The characters, like their respective endings, are complex and heterogeneous. Both Kitty and George end up badly; Delly and Joe seem to return to their old lives but with greater understanding; Barry finally establishes contact with the people that surround him. Each is transformed by experiences that have turned their lives upside down and inside out on a roller-coaster Dublin ride that has nothing to do with the paralysis described in Dubliners, for example.

Kez, as he escapes, joins the others in the standard narrative of the text and appears to have forgotten that his ‘real’ name is Kez. Leaving Dublin, he can also leave behind his alter egos and accept ‘Kevin’ as his real identity (we never discover his surname) much as he accepts the fact that – as his fellow passenger comments – here we are, now, and that is good: no more delusions or flights of fancy.

Kevin’s father is absent from both the family and the book. Kevin seems to refind himself and a future by leaving Dublin. These are recognisable elements of an Irish narrative. But something is fundamentally different: Dublin has changed and the private woes of its citizens are personal and do not reflect a society in general. There are people, happy and normal. There is Albert, for example, Joe’s neighbour, a Nigerian doctor working in St. James’s Hospital and, it appears, a good father.
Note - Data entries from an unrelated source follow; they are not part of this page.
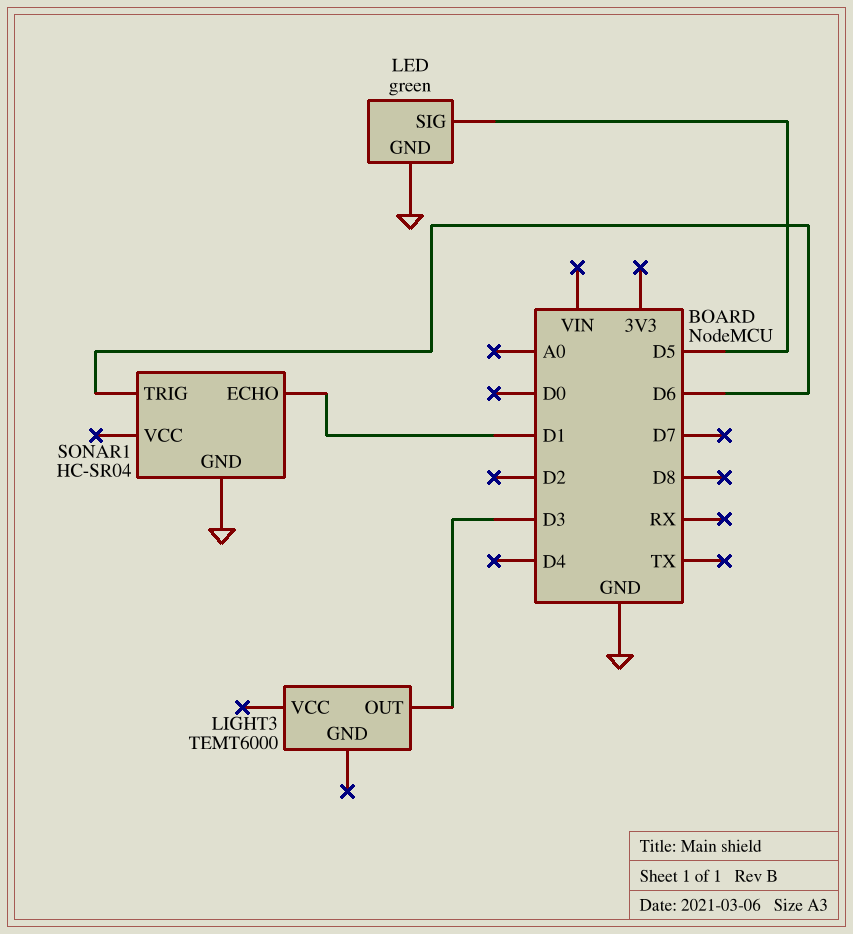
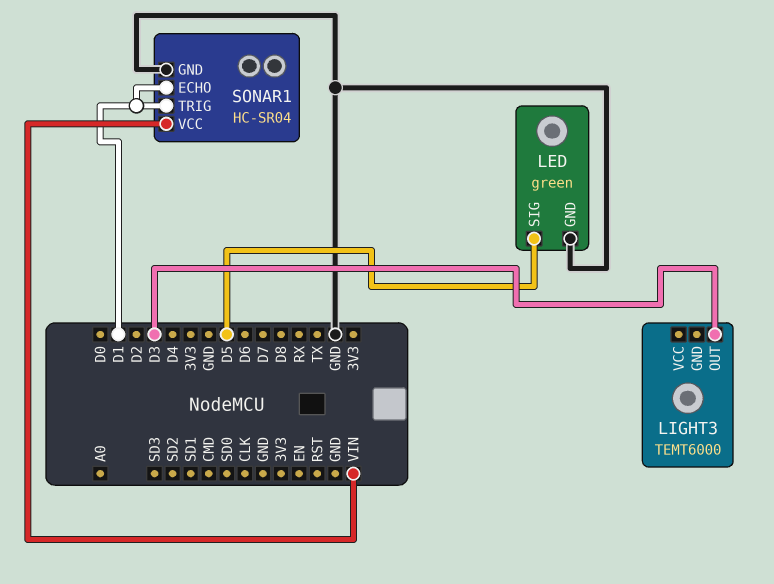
SONAR1 pin TRIG: D6 -> D1
SONAR1 pin VCC: none -> VIN

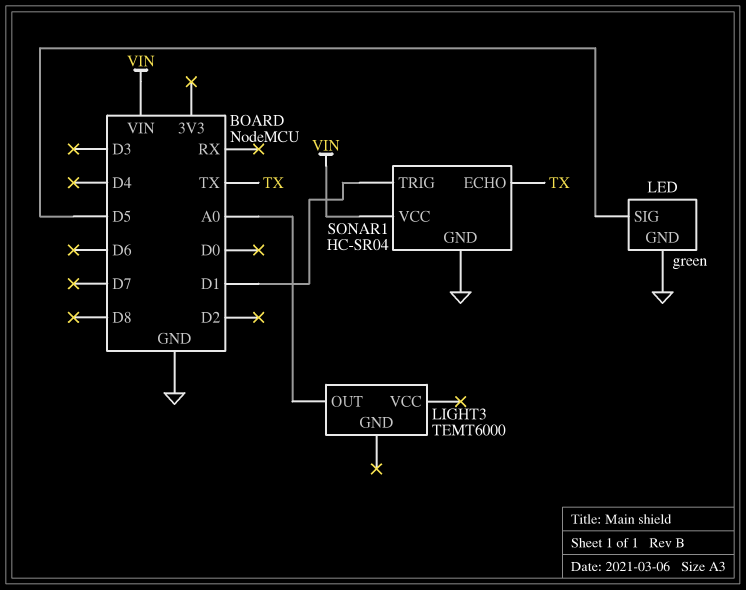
LIGHT3 pin OUT: D3 -> A0
SONAR1 pin ECHO: D1 -> TX

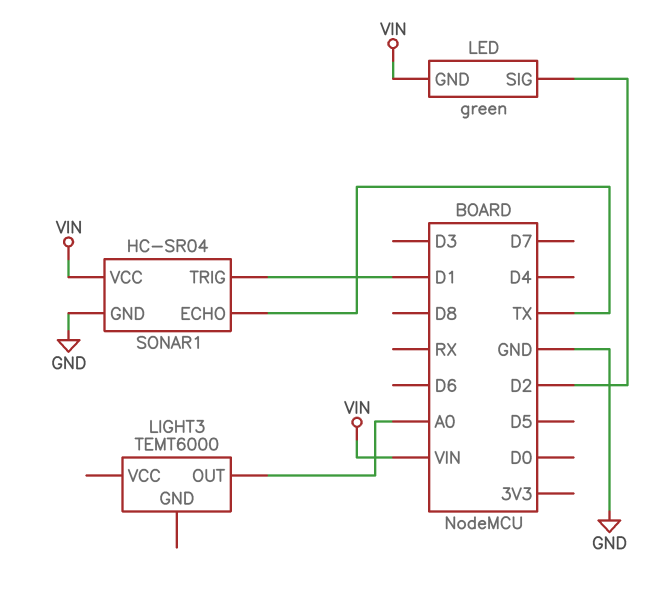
LED pin GND: GND -> VIN
LED pin SIG: D5 -> D2

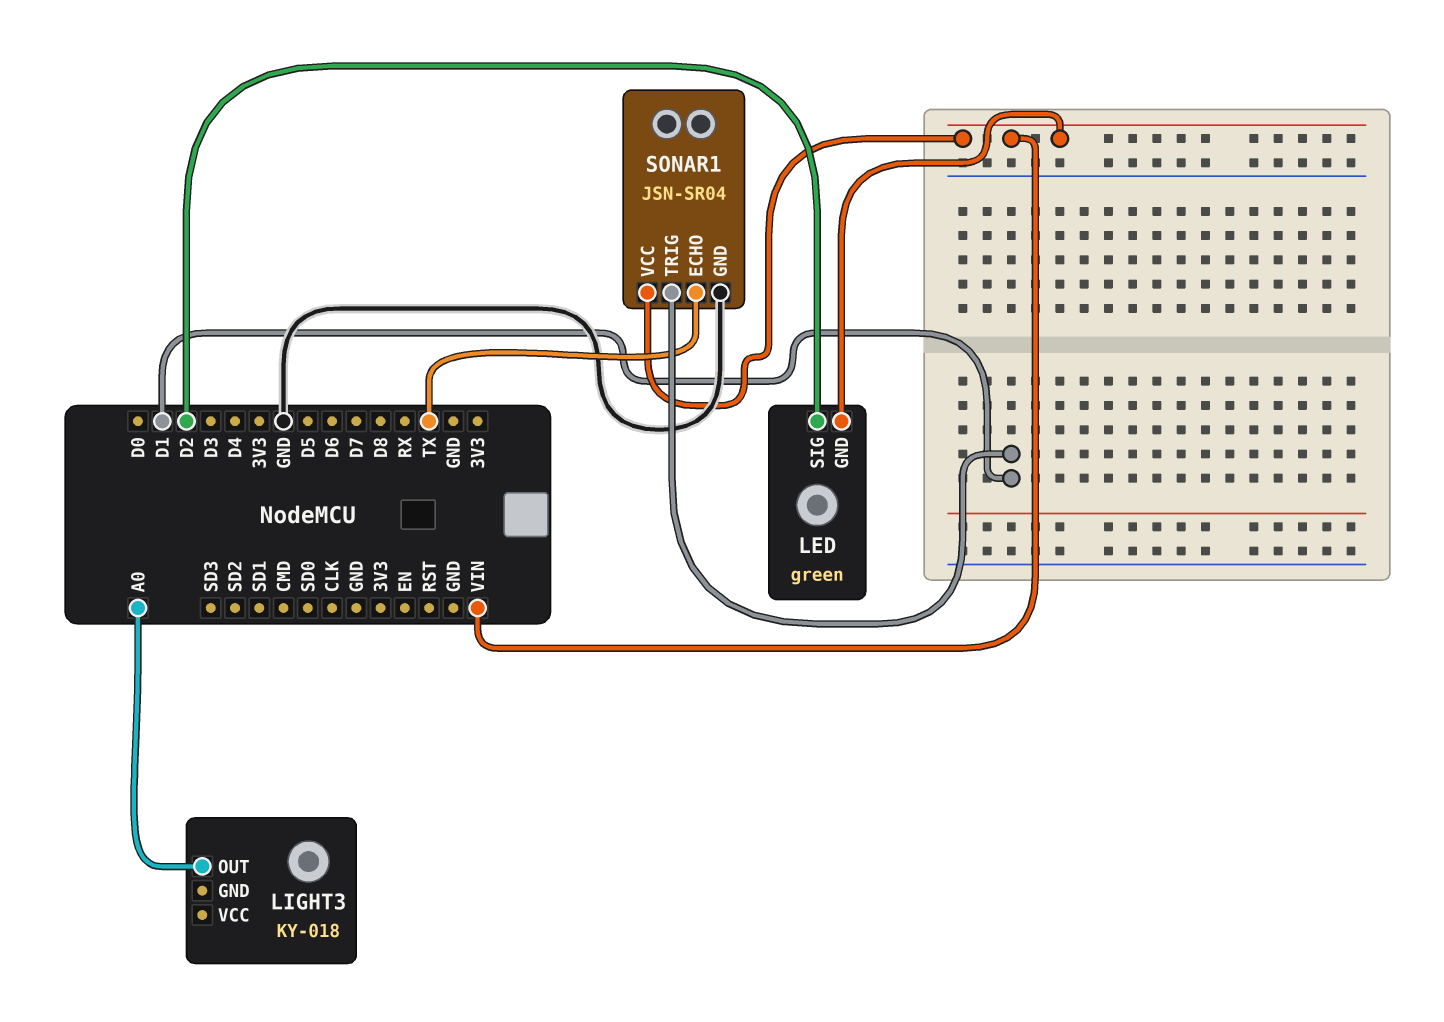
LIGHT3: TEMT6000 -> KY-018
SONAR1: HC-SR04 -> JSN-SR04

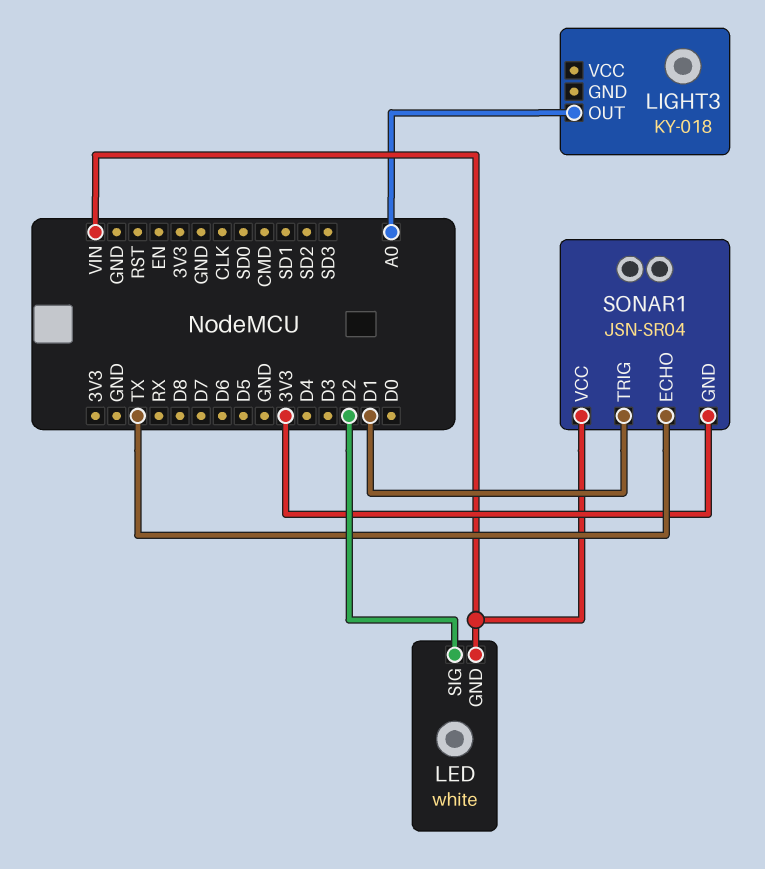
LED: green -> white
SONAR1 pin GND: GND -> 3V3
That a writer can so brilliantly and confidently absorbeand move on from the canon and standard tropes of Irish writing while still performing the important role of portraying a changing society to itself and to the literary world is a tribute to the talent of Keith Ridgway. That the thriller should become an important device in the toolbox of Irish writers suggests that Irish reality, though already well known and documented, is still capable of surprise and is no longer limited by its past.